Job loss is a common worry for Texans regardless of their income, education and position in society. It can happen to anyone without warning. While there are fundamental issues that accompany losing a job such as paying for a place to live and purchasing necessities, those who have been ordered to pay child support will undoubtedly be worried about ensuring their child’s needs are met and what potential sanctions they might face if they are unable to make the payments in the amount they are supposed to. This is not an ideal situation, but there are steps that the supporting parent can take to address it.
What to do about child support after job loss
It is important that a supporting parent understand the procedure to address job loss in the context of child support. First, the Office of the Attorney General and the court must be informed of what has occurred. Still, this is not enough to change the payments, even for a defined time-period. To change the amount that is to be paid, there must be a new support order. There are basic requirements to change a support order. That includes a major circumstantial change.
Other justifications to change a support order are if a minimum of three years have passed since the order was put into effect or changed or if there is a 20% or $100 difference between the state child support guidelines and the person’s income. Unemployment is a different matter. Requesting a modification due to job loss will require the supporting parent prove that he or she is actively seeking a job or is taking part in a training program to gain the skills necessary to get a job.
Simply not paying what is owed is a mistake
Parents who have lost their job might be under the impression that this simple fact will warrant missed or reduced child support payments and there will not be any penalties for it. That is a mistake that can compound the person’s problems. The court is unlikely to simply dismiss past-due payments for any reason, therefore there can be consequences.
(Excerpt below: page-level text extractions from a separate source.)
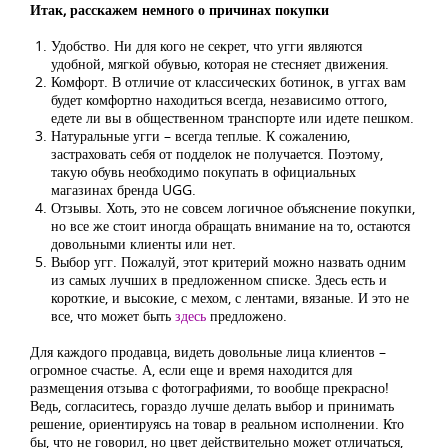
Итак, расскажем немного о причинах покупки
Удобство. Ни для кого не секрет, что угги являются
удобной, мягкой обувью, которая не стесняет движения.
Комфорт. В отличие от классических ботинок, в уггах вам
будет комфортно находиться всегда, независимо оттого,
едете ли вы в общественном транспорте или идете пешком.
Натуральные угги – всегда теплые. К сожалению,
застраховать себя от подделок не получается. Поэтому,
такую обувь необходимо покупать в официальных
магазинах бренда UGG.
Отзывы. Хоть, это не совсем логичное объяснение покупки,
но все же стоит иногда обращать внимание на то, остаются
довольными клиенты или нет.
Выбор угг. Пожалуй, этот критерий можно назвать одним
из самых лучших в предложенном списке. Здесь есть и
короткие, и высокие, с мехом, с лентами, вязаные. И это не
все, что может быть
здесь
предложено.
Для каждого продавца, видеть довольные лица клиентов –
огромное счастье. А, если еще и время находится для
размещения отзыва с фотографиями, то вообще прекрасно!
Ведь, согласитесь, гораздо лучше делать выбор и принимать
решение, ориентируясь на товар в реальном исполнении. Кто
бы, что не говорил, но цвет действительно может отличаться,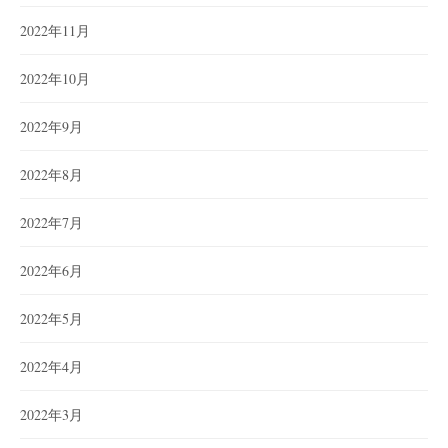
2022年11月
2022年10月
2022年9月
2022年8月
2022年7月
2022年6月
2022年5月
2022年4月
2022年3月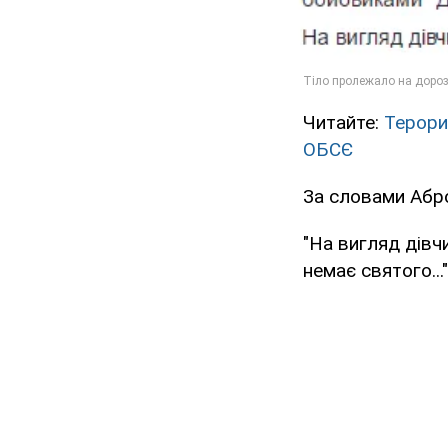
Читайте:
Терори
ОБСЄ
За словами Абро
"На вигляд дівч
немає святого..."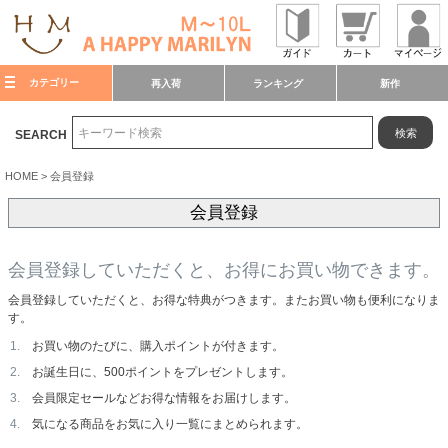
カテゴリー
再入荷
ランキング
新作
検索
SEARCH
HOME
会員登録
会員登録
会員登録していただくと、お得にお買い物できます。
会員登録していただくと、お得な特典がつきます。またお買い物も便利になりま
す。
お買い物のたびに、購入ポイントが付きます。
お誕生日に、500ポイントをプレゼントします。
会員限定セールなどお得な情報をお届けします。
気になる商品をお気に入り一覧にまとめられます。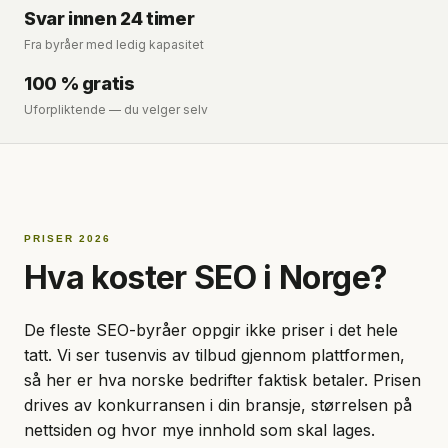
Svar innen 24 timer
Fra byråer med ledig kapasitet
100 % gratis
Uforpliktende — du velger selv
PRISER 2026
Hva koster SEO i Norge?
De fleste SEO-byråer oppgir ikke priser i det hele
tatt. Vi ser tusenvis av tilbud gjennom plattformen,
så her er hva norske bedrifter faktisk betaler. Prisen
drives av konkurransen i din bransje, størrelsen på
nettsiden og hvor mye innhold som skal lages.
After job loss or other challenges, it is imperative to adhere to the basics of family law. For parents who are on relatively good terms, it might be negotiable. If the relationship is more complicated, it may be more difficult. The current economy has led to people losing their jobs and having reduced income for various reasons. That does not eliminate the need to provide for a child. To deal with child support from the perspective of the custodial or noncustodial parent, having professional assistance can be crucial to achieve a reasonable outcome.